Glacial lake outburst floods (GLOFs) are major concern in high mountain regions across the globe...
Dear authors,
This study estimates the potential flood volume (PFV) of glacial lakes from the angle of the post-GLOF flow path. Although it does not evaluate the outburst potential itself, I believe it provides useful information. As a researcher who has conducted similar prior research, I offer several comments that I hope will be helpful.
The fact that the angle of the post-GLOF flow path is small was shown in Figure 6 of Fujita et al. (2013), so I would appreciate it if this could also be mentioned in the manuscript. The difference in PFV estimates ultimately stems from the choice of threshold: 10° in Fujita et al. (2013) and 3° in this study, so it would be good to refer to this point in the discussion.
I believe the Supplement figure represents an important result of this study, so it should be included in the main manuscript. It should also be discussed what characteristics glacial lakes with large angles maintained even after outburst tend to have.
I have some objections regarding the method shown in Figure 1D and Equations 1 & 2. What can actually be measured from satellite data is the “horizontal distance”, not the “slope distance”; therefore, “d” should be treated as the horizontal distance, and the angle should be calculated using the arctangent (Equation 1). In addition, Equation 2 should be computed using the tangent.
In estimating the PFV shown in Figure 2, the calculations use the moraine crest, but glacial lakes are not necessarily filled with water up to the top of the moraine. Therefore, it would be better to use the lakeshore, which is easier to identify in satellite imagery.

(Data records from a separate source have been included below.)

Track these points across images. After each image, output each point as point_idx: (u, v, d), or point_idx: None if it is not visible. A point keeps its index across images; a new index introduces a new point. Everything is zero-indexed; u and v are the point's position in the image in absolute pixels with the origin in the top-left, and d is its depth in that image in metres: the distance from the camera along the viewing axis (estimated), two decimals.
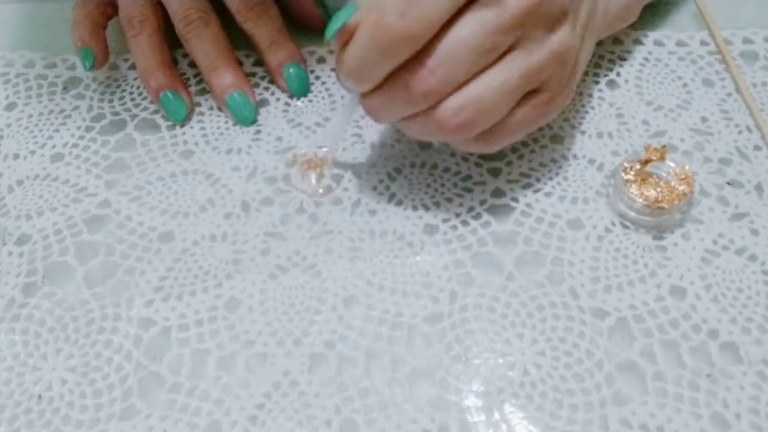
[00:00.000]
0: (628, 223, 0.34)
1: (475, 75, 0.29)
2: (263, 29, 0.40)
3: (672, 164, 0.33)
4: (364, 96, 0.31)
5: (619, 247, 0.33)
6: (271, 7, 0.41)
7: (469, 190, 0.35)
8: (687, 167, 0.33)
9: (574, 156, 0.37)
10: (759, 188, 0.35)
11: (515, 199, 0.35)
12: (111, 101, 0.41)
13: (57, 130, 0.40)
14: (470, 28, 0.27)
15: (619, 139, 0.37)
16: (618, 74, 0.40)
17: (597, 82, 0.40)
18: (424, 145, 0.37)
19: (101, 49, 0.40)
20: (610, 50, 0.42)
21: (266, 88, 0.41)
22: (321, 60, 0.42)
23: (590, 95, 0.39)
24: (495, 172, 0.36)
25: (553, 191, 0.35)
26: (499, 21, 0.27)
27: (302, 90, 0.40)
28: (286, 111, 0.40)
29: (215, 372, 0.30)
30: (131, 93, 0.42)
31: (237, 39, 0.41)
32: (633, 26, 0.41)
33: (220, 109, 0.40)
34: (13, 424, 0.29)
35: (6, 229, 0.35)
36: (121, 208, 0.36)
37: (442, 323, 0.31)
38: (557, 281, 0.32)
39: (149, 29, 0.40)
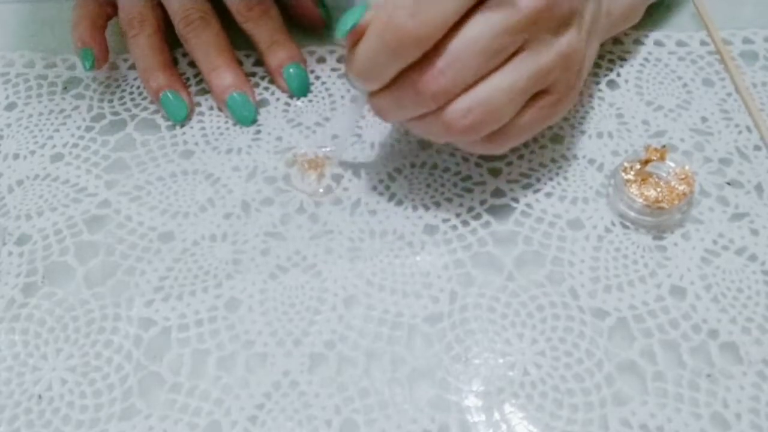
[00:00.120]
0: (628, 223, 0.34)
1: (484, 76, 0.29)
2: (263, 29, 0.40)
3: (672, 164, 0.33)
4: (372, 95, 0.31)
5: (619, 247, 0.33)
6: (271, 7, 0.41)
7: (469, 190, 0.35)
8: (687, 167, 0.33)
9: (574, 156, 0.37)
10: (759, 188, 0.35)
11: (515, 199, 0.35)
12: (111, 101, 0.41)
13: (57, 130, 0.40)
14: (480, 29, 0.27)
15: (619, 139, 0.37)
16: (618, 74, 0.40)
17: (597, 82, 0.40)
18: (424, 145, 0.37)
19: (101, 49, 0.40)
20: (610, 50, 0.42)
21: (266, 88, 0.41)
22: (321, 60, 0.42)
23: (590, 95, 0.39)
24: (495, 172, 0.36)
25: (553, 191, 0.35)
26: (508, 22, 0.27)
27: (302, 90, 0.40)
28: (286, 111, 0.40)
29: (215, 372, 0.30)
30: (131, 93, 0.42)
31: (237, 39, 0.41)
32: (633, 26, 0.41)
33: (220, 109, 0.40)
34: (13, 424, 0.29)
35: (6, 229, 0.35)
36: (121, 208, 0.36)
37: (442, 323, 0.31)
38: (557, 281, 0.32)
39: (149, 29, 0.40)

The moraine toe boundary is not clearly identifiable for all glacial lakes. The impact of uncertainty in determining the toe position on the PFV should be evaluated.
Regarding the PFV re-evaluated in Table 1, Fujita et al. (2013) assessed PFV for many glacial lakes and also provided their location information in the Supplement. Therefore, PFV should be evaluated for a larger number of glacial lakes.